The public at large were occupied considerably in counting the number of soldiers that had sailed from England, computing the speed of the ships and fixing the dates of their arrival at the ports for which they were destined, and the concern was not great as to the mobility of the troops, the confinement of the columns to railroad lines easily interrupted, and the immense impediment in the indispensable stores heaped at the points of debarkation, as in our attack upon the Spaniards in Cuba we were overwhelmed at the point of embarkation. The army with which the British Commander-in-Chief moved in the direction of Ladysmith was about the same size as that under Major-General Shafter that scrambled aboard ship at Tampa and landed at Santiago.

As Sir Redvers Buller marched to attempt the passage of the Tugela River, he had to encounter the discouragements of the bloody repulses of both columns co-operating with him, and especially the depressing experience of Lord Methuen on the Modder River; and he had also at last to report as the others had done, a "serious reverse."

[Illustration: A NATIVE DISPATCH CARRIER OVERTAKEN BY THE BOERS]

[Illustration: GENERAL LORD METHUEN, British Commander, Battle of Modder River.

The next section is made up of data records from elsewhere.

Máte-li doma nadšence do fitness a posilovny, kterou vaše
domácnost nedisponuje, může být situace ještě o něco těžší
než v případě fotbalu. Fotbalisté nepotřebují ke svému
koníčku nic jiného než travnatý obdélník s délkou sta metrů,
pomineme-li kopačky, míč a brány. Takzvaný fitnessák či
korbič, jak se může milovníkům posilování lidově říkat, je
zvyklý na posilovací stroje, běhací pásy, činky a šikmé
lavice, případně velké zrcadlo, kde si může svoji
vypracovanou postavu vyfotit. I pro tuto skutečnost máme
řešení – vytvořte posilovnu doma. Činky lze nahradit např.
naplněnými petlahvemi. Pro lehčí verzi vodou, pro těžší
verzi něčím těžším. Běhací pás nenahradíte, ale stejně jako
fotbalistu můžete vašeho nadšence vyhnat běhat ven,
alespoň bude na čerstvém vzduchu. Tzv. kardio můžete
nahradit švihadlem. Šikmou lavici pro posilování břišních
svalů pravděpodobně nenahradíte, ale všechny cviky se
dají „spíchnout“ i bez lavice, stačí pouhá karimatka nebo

GENERAL SIR GEORGE WHITE, V.C., Commander British Forces, Battle of Ladysmith.]

[Sidenote: The Boers Selected Their Time Judiciously]

There is to be remarked a strong family likeness in all the combats unfortunate for the British--the desperate storming of fortified hills, the half blind flank movements, seemingly seeking to get into ambuscades--the columns by companies charging into zones of rifle fire, Mausers in the hands of marksmen; the vain hammering with artillery not all of the latest pattern and longest range--the certain, fatal, frontal advance, because there was no other way, as the ground lay, for the work required to be done; and there were, more than all, rivers booming between rugged banks, rocks serving the Boers for shelter and rests for their rifles, and a perfect exposure of the masses of the British to the searching fire of the expert riflemen. The Boers had selected their time for beginning the war, and judiciously placed it when the open country was green with grass for their ponies, and their forces were wafted about almost as swiftly as the winds,--while the British were fettered to lines of rails readily obstructed, and repeated misfortunes taught the limits of usefulness of armored trains, perils from the mad panic of green drivers with greener mules; the fact slowly learned by old soldiers that the rifles in hand often outranged the artillery, the next to impossible fording of rivers in the face of rifle fire, making the attempts an invitation to slaughter, no matter what the merits of the troops even if the best the world ever saw; and all the while the pressure of the bitter necessity of groping gallantly along the gloomy paths that, as we read in Gray's Elegy, "lead but to the grave," though they shine with glory.